_Job item:_
Resume the MSTI status-variable documentation after its final sentence, keeping the same entry format.

_Provided passage:_
MSTI(42) - MSTI(50) :
ISUB codes for the events 2-10 generated in the pile-up-events scenario. The first event ISUB code is stored in MSTI(1). If MSTI(41) is less than 10, only as many positions are filled as there are pile-up events. If MSTI(41) is above 10, some ISUB codes will not appear anywhere.

MSTI(51) :
normally 0 but set to 1 if a UPEVNT call did not return an event, such that PYEVNT could not generate an event. For further details, see section [*].

MSTI(52) :
counter for the number of times the current event configuration failed in the generation machinery. For accepted events this is always 0, but the counter can be used inside UPEVNT to check on anomalous occurrences. For further details, see section [*].

_Data below:_
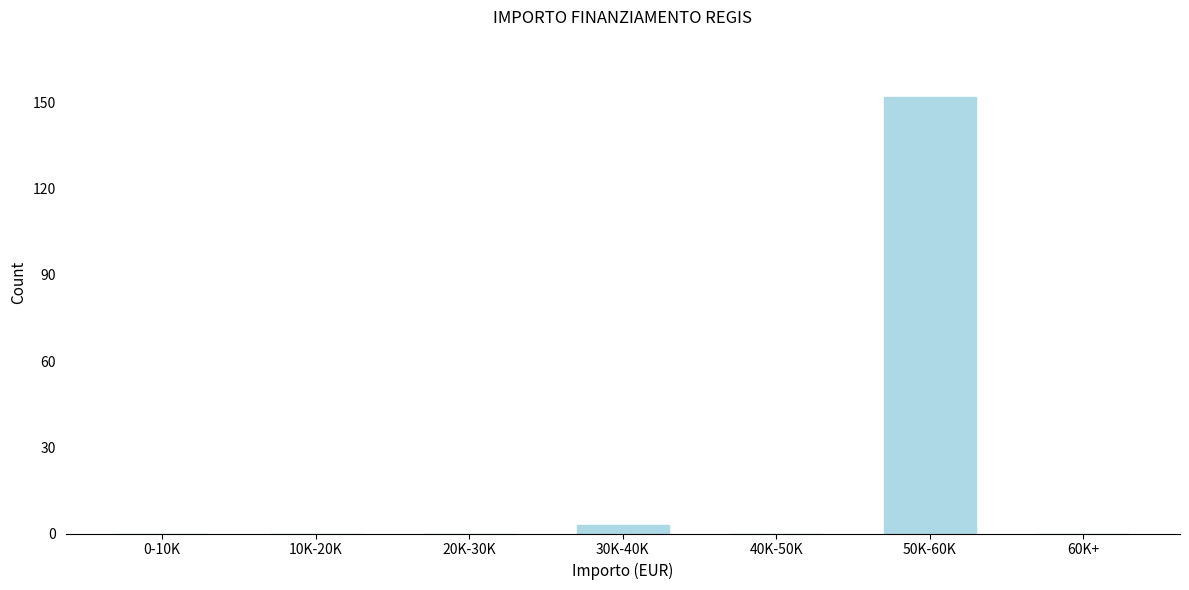

Reading left to right, transcribe all the data shown in this chart.

0-10K=0	10K-20K=0	20K-30K=0	30K-40K=3	40K-50K=0	50K-60K=152	60K+=0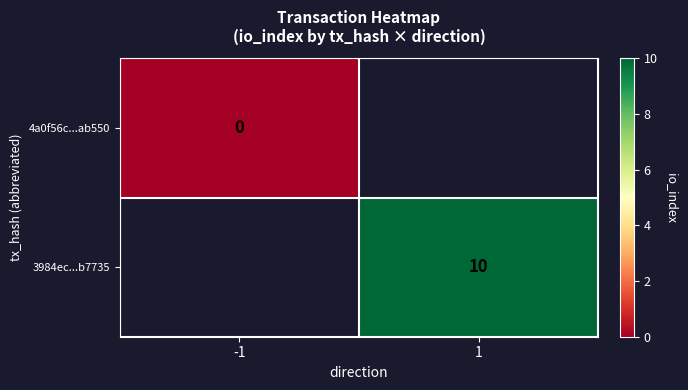

The value of 3984ec...b7735 at 1 is 17. True or false?

False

_Written reply:_
MSTI(53) :
normally 0, but 1 if no processes with non-vanishing cross sections were found in a PYINIT call, for the case that MSTP(127) = 1.

MSTI(61) :
status flag set when events are generated. It is only of interest for runs with variable energies, MSTP(171) = 1, with the option MSTP(172) = 2.
= 0 :
an event has been generated.
= 1 :
no event was generated, either because the c.m. energy was too low or because the Monte Carlo phase space point selection machinery rejected the trial point. A new energy is to be picked by you.

MSTI(71), MSTI(72) :
KF code for incoming lepton beam or target particles, when a flux of virtual photons are generated internally for 'gamma/lepton' beams, while MSTI(11) and MSTI(12) is then the photon code.


PARI(1) :
total integrated cross section for the processes under study, in mb. This number is obtained as a by-product of the selection of hard-process kinematics, and is thus known with better accuracy when more events have been generated. The value stored here is based on all events until the latest one generated.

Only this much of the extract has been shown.